小さなキミと
「世良くーん? その顔でごまかしても無駄だけど?」


ニヤニヤしながら冷やかすあたしと、腕を組んで意地悪な笑みを浮かべる結。


質問というより、もはや誘導尋問だ。


「や、えっと……あー、もうっ」


タジタジの世良くんは、諦めたのか手で口元を隠しながらコクリと小さく頷いた。


うわぁ、世良くん可愛い!


世良くんは、恥ずかしそうに俯いたまま、ズズッと鼻をすすった。


「いいなぁ、恋。青春だねぇ」


微笑ましいほど純情な、世良くんの真っ赤に染まった顔を見ていたら、

自分でもババアかと突っ込みたくなるセリフが口から出ていた。


これは決して結に対して放った言葉ではなく、あくまでも世良くんの様子に対するただの感想であって。

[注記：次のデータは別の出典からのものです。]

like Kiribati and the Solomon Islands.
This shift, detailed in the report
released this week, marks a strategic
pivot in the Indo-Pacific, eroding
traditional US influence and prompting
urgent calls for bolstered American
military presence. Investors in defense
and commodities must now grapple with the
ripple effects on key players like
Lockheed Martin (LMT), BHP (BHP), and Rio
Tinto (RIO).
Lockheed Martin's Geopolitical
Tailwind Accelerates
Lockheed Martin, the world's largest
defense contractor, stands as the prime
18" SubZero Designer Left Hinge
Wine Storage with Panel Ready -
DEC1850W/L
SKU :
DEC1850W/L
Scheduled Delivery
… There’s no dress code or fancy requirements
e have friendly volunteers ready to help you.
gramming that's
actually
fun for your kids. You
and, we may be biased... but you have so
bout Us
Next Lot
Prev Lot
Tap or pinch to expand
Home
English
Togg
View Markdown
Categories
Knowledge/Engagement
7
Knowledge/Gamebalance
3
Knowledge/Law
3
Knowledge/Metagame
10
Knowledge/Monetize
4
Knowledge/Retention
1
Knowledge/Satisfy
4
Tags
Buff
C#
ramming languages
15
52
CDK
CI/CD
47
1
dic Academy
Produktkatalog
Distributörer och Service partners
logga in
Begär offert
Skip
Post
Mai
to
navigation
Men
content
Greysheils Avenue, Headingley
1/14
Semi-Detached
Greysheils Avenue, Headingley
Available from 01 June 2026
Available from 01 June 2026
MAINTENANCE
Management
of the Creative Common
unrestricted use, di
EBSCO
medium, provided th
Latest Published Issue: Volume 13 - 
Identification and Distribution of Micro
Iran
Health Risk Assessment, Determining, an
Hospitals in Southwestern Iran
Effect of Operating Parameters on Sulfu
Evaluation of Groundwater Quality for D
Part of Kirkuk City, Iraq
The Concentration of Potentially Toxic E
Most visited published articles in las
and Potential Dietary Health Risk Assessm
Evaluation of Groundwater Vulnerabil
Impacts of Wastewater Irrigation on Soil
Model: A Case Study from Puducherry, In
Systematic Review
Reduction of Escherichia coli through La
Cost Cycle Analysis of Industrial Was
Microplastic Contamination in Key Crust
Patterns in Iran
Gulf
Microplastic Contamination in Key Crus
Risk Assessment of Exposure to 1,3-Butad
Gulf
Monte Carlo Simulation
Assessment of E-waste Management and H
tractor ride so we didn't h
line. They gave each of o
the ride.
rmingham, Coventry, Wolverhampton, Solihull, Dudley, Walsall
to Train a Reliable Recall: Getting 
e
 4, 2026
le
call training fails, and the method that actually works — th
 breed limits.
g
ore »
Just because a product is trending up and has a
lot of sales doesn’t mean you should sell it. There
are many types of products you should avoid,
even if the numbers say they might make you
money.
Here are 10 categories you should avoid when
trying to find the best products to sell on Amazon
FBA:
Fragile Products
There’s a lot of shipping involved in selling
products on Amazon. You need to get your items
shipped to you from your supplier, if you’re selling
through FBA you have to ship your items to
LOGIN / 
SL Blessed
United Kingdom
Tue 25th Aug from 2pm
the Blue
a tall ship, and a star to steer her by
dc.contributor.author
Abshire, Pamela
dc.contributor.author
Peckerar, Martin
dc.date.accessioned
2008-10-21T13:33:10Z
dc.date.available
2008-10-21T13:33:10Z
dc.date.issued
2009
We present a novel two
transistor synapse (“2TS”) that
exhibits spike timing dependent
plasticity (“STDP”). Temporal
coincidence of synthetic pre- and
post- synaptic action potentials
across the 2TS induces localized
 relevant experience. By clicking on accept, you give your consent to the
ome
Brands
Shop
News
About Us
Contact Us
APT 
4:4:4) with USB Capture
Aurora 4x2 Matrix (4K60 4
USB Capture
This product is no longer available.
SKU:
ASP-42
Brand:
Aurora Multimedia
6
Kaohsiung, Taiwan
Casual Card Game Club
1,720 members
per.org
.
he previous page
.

だから別に、あたしが恋をしている世良くんを羨ましがっている訳ではない。


そういう意味の“いいなぁ”ではなくて、言い換えるなら“いいねぇ”や“いいじゃない”になる。


にもかかわらず、何を勘違いしたのか結がとてつもなく面倒くさいことを言い出した。


「へぇ、いいこと聞いちゃった。涼香、恋がしたいんだぁ。
だったらあたしが合コンでも何でもセッティングしてあげる」


「ハァ? 何でそうなるワケ? そういう意味で言ったんじゃないから」


結は一度やると言って本気になったら、何があっても絶対にそれをやり遂げようとする。


それは彼女の長所の一つなんだけど、今に限っては非常に厄介だ。


悪いけど、あたしは合コンなんて絶対に死んでも行かない。

あたし、初対面の男子と仲良く楽しくお喋りできるほど胆(きも)据わってないから。